Bene, benissimo, questa denuncia! Sicuro, bisogna fermare questa deriva. Ma chi ha tollerato e continua a tollerare e ad alimentare tale clima? Chi oggi denuncia ha la coscienza tranquilla? In attesa che chi deve (molti) faccia qualche attendibile riflessione e severissima autocritica, sarà bene continuare o cominciare, tutti e ciascuno, a fare ciò che si deve fare, soprattutto quelli che sono autorizzati a ritenersi esentati dall’obbligo di autocritica. Debbo dire che spesso, di fronte ai mille episodi che ci parlano di superficialità, indifferenza e peggio, per i fenomeni di degrado, sono preso dallo sconforto, ma poi mi basta registrare un segno contrario e mi ricredo. E questa volta per me il segno è stato molto forte, a conferma peraltro che le attività educative organizzate sono l’aspetto essenziale di una possibile strategia di contrasto del degrado che voglia essere efficace.
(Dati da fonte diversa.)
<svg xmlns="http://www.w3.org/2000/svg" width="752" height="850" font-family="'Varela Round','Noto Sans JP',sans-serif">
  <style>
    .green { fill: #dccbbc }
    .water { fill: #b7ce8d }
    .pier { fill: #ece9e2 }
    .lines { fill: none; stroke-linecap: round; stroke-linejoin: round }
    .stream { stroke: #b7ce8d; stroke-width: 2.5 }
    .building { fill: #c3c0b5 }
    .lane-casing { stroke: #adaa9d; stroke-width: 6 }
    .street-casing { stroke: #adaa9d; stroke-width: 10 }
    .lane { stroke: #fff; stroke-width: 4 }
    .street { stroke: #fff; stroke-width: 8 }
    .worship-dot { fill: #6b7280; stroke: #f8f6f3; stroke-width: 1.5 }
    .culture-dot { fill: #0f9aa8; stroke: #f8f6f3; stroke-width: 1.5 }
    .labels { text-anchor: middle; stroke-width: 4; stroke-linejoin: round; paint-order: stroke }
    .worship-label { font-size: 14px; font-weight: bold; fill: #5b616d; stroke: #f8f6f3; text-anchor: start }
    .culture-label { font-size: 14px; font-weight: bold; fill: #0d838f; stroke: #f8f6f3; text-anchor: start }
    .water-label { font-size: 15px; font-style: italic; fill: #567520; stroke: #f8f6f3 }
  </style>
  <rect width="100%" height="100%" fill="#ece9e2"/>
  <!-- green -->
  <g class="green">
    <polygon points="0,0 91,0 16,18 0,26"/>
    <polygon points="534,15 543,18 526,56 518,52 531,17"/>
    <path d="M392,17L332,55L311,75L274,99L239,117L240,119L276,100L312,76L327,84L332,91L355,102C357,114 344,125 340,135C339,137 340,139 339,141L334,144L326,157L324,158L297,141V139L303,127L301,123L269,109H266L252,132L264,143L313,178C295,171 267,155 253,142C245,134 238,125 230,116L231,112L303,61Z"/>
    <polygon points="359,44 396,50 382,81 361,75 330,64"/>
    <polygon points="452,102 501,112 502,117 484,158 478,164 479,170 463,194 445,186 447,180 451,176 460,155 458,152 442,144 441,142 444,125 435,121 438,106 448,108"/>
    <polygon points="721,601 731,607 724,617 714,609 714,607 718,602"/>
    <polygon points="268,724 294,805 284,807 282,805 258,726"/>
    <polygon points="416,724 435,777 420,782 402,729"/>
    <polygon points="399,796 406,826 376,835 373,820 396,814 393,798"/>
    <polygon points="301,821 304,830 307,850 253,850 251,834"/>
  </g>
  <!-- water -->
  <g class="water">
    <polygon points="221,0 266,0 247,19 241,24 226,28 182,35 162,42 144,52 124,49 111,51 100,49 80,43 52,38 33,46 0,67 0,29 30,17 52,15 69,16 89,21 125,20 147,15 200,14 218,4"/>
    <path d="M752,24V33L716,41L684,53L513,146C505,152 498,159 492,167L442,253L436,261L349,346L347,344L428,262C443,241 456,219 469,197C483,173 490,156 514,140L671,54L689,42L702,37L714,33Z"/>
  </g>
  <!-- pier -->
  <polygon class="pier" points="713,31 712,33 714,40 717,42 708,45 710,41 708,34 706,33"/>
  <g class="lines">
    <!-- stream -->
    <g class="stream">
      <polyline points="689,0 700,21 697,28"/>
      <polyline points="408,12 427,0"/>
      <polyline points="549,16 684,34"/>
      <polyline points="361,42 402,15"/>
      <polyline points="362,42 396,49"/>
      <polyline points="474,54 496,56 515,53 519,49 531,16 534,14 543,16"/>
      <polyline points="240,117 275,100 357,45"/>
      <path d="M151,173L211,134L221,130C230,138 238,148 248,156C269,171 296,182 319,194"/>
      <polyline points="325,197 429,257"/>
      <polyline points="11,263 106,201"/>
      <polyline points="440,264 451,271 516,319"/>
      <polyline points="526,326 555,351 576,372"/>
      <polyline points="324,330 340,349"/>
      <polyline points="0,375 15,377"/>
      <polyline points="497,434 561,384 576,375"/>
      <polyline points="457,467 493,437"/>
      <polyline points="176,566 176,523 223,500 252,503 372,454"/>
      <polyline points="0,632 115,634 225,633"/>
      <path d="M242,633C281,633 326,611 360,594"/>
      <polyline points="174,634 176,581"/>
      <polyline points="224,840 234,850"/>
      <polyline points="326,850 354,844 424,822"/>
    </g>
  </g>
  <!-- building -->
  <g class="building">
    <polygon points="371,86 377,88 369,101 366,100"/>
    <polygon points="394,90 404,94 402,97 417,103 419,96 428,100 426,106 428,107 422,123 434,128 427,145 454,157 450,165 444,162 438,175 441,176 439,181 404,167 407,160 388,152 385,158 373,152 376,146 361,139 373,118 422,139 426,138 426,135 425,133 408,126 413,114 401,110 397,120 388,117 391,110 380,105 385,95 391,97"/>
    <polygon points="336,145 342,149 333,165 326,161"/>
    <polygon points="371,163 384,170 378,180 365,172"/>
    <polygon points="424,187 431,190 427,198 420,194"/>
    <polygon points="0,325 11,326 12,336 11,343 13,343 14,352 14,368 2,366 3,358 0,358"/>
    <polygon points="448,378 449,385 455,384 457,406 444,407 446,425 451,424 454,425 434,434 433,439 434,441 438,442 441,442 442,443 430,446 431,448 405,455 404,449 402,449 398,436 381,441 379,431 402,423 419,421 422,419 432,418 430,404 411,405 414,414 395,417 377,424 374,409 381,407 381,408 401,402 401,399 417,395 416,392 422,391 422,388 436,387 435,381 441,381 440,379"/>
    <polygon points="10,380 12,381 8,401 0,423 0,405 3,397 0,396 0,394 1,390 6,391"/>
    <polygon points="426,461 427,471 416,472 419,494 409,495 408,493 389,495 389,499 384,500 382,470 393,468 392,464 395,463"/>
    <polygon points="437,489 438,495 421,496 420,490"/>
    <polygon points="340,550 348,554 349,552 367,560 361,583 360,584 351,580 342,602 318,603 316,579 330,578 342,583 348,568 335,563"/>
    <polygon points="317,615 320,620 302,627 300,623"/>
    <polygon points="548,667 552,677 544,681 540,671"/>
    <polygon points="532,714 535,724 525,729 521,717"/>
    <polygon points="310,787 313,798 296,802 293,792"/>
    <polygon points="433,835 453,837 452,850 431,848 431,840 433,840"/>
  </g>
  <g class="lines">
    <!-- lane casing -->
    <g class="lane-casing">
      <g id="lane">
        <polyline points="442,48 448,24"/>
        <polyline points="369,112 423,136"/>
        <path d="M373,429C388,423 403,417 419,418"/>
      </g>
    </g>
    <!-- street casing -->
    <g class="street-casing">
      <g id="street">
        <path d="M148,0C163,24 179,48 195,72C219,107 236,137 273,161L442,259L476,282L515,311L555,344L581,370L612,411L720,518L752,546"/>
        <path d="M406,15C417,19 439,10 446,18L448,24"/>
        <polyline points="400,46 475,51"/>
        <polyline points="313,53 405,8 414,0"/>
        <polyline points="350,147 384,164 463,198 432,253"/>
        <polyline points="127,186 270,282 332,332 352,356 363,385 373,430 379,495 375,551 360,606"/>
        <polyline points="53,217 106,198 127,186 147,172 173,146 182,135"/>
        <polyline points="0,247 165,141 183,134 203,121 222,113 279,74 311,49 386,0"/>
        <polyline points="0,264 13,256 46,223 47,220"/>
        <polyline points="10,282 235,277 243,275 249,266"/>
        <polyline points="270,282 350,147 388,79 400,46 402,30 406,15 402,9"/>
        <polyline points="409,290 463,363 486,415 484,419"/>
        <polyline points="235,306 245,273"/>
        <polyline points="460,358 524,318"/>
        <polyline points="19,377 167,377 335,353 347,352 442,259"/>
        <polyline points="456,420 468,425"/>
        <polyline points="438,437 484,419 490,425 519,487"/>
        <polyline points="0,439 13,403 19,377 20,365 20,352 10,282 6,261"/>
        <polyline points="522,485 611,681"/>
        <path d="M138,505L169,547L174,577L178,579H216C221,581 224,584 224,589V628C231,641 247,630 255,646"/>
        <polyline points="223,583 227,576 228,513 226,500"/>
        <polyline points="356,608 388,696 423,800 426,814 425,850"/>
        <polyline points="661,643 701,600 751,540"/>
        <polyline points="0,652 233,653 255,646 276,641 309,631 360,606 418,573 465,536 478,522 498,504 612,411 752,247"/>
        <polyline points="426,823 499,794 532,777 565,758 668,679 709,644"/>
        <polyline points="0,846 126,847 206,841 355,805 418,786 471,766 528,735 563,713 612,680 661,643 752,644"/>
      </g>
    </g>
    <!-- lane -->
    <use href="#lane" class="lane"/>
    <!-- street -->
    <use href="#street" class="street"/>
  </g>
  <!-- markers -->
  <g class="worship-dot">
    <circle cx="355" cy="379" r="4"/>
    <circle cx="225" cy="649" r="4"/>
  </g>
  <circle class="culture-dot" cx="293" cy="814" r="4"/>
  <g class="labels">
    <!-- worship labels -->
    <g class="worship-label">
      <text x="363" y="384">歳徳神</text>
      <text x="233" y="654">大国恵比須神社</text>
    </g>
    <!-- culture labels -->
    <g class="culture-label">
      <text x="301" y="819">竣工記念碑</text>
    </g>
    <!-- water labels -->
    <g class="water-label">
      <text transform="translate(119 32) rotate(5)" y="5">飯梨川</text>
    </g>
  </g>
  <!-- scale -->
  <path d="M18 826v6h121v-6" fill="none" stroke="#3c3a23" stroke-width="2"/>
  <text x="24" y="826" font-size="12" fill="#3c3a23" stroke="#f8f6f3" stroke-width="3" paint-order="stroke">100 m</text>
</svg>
I tre giorni di “Orvieto in Philosophia”, chiusisi venerdi 1° dicembre con un successo straordinario di partecipazione qualitativa e quantitativa di studenti, docenti e cittadini interessati, hanno dimostrato che nelle nostre scuole e nella stessa società non c’è solo un importante potenziale intellettuale ma anche una sicura riserva di eticità, che si tratta di coltivare e far emergere. Si è visto lì come in concreto l’esercizio del pensiero critico può diventare strategico, difficile e impegnativo sì, ma anche per questo coinvolgente e appassionante. La battaglia del futuro, volendo, si può fare con qualche speranza.
L’opinione di Leoni
Condivido con Franco la soddisfazione per la risuscita dell’iniziativa “Orvieto in Philosophia” e mi complimento. Un evento degno della illustre storia della nostra città, in cui splendette il genio di Tommaso d’Aquino. Quanto alle osservazioni agrodolci di Franco sulla presente situazione internazionale, vorrei dire sommessamente alcune cose. Provvidenzialmente la vita umana è troppo breve per occuparsi di tutte le cosmologie, le religioni, le mistiche e le filosofie vive e defunte. Perciò siamo costretti ad accontentarci di sopravvivere con le poche certezze che ci hanno trasmesso i nostri genitori e le altre persone che ci hanno voluto bene, e con qualche altra certezza direttamente acquisita. Ciò non toglie che non dobbiamo rinunciare a pensare. Ma senza esagerare. E per fortuna vi sono i poeti, che rinfrescano con grazia le menti scaldate dallo sforzo di pensare. In un delizioso componimento, Giovanni Prati mette in bocca a Igea, la dea della salute, versi che ingentiliscono il proverbio popolare “basta la salute”:
“… Salvate, oimè! le membra / dal tarlo del pensiero! / a voi daccanto è il vero / più che talor non sembra. / L’uom che lo chiese altrove / dannato è sul macigno, / e lo sparvier maligno / fa le vendette a Giove. / In voi, terrestri, mesce / vario vigor Natura; / ma chi non tien misura, / alla gran madre incresce. / Destrier che l’ira invade, / fatto demente al corso, / sui piè barcolla, il morso / bagna di sangue… e cade…”
Resta il fatto che la salute è un bene precario, come precaria è la nostra vita e quella dell’umanità. Tornando alla presente situazione internazionale, come non vedere nei comportamenti di Donald Trump e di Kim Jong-un, cioè nel presidente democratico della più potente nazione mondiale e nel dittatorello di un piccolo e affamato popolo asiatico, la stessa follia? Quella follia che coinvolge tutti gli esseri umani fino a che, digiunando ciascuno nel proprio deserto, non abbiano resistito alle tentazioni del denaro e del potere.